Relevant quotes from article:

“Nearly 75 percent of surveyed bankers reported farm income was less than a year ago, although the percent of bankers that reported weaker farm income declined slightly from the first quarter (Chart 1). Respondents also noted that agricultural producers continued to reduce capital and household spending as profit margins generally remained weak.”

“Persistent declines in farm income in the District have continued to affect agricultural credit conditions. Demand for non-real estate farm loans and loan renewals continued to climb in the second quarter with additional increases expected in the third quarter (Chart 5). As noted in the Kansas City Fed’s most recent Agricultural Finance Databook, the rising demand for farm loans has been driven primarily by the need to finance short-term operating expenses as profit margins have remained weak.”

Response:

Commodity trading, while making it easier to exchange large amounts of goods, has made much of our food system, the farmer-to-consumer relationship, disconnected. Market prices for the average consumer remain the same day after day, regardless of if the farms that produced the ingredients in it made any money growing it. This bizarre, unengaged system doesn’t allow consumers to support the farmers. We don’t absorb any of the risk in farming and are able to lay back and relax if they take a fall, knowing there won’t be any change in the prices of what we buy. Farming is risky by nature, and farmers risk crop failure due to uncontrollable circumstances yearly. Additionally it’s no secret that farmers aren’t the wealthiest people on the planet. So few members of our society are responsible for providing nutrition for everyone in our society, and given how challenging it is I believe we should allow the market to surge up and down, so that we may celebrate when the year is going well and take on some of their hardship when the season is a fluke. Recent articles from the past year, like the one I found from a commodity news site called ZeroHedge, show that farmers are struggling to keep up with the standards, and aren’t doing well with the current prices they’re able to sell their crops for.

Part of the issue is that as a general whole, we value food that is as cheap as it can be, rather than food that is as nutritious or delicious as it can be. As Newman discusses, big time traders don’t care about looking at or trying the corn they buy, they just want to know that it fits the industry standards and that it isn’t more expensive than the market norms for the time. Farms need to enter these contracts, though, or else they face not being able to sell their crops at all. It would be so nice for farmers and consumers both if consumers were aware of this pressure they feel, and could be motivated enough to relieve some of it from them by letting them know that there is a community that wants to buy corn that tastes good, even if it does cost a little bit more.

When people buy their processed food filled with corn at the store today, it will be the same price as always, and they won’t wonder if the corn farmer is well off on the profits they are making from it.
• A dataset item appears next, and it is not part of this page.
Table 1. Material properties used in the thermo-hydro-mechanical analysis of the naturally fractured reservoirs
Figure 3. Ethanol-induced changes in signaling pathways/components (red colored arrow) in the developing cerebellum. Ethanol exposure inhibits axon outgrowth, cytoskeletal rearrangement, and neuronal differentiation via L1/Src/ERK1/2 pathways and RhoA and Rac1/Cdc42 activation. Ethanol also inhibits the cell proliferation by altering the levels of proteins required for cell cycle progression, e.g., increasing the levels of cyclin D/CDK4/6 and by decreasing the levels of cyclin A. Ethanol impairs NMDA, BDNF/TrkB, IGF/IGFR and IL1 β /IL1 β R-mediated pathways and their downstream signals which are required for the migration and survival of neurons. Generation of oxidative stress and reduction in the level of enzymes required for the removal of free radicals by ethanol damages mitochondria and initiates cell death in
To be honest, if the grocery stores hiked up the price of each canned corn by just one cent during a hard season, which they gave to the farms in order to reboost their economic health, no one would blink an eye at that either. So would it be so bad if we assumed some of the responsibility of growing the food we eat, letting the prices of our daily bulk goods like corn, soybeans, and wheat, in exchange for giving the farmers a sense of financial security and a chance to focus on making their product higher quality? I don’t think it would be too terrible at all.

Bibliography:

Durden, Tyler. “Farmland Bubble Bursts As Ag Credit Conditions Crumble.” Zero Hedge. ZeroHedge, 12 Aug. 2016. Web. 13 Jan. 2017.

Newman, Kara. The Secret Financial Life of Food: From Commodities Markets to Supermarkets. New York: Columbia UP, 2013. Print.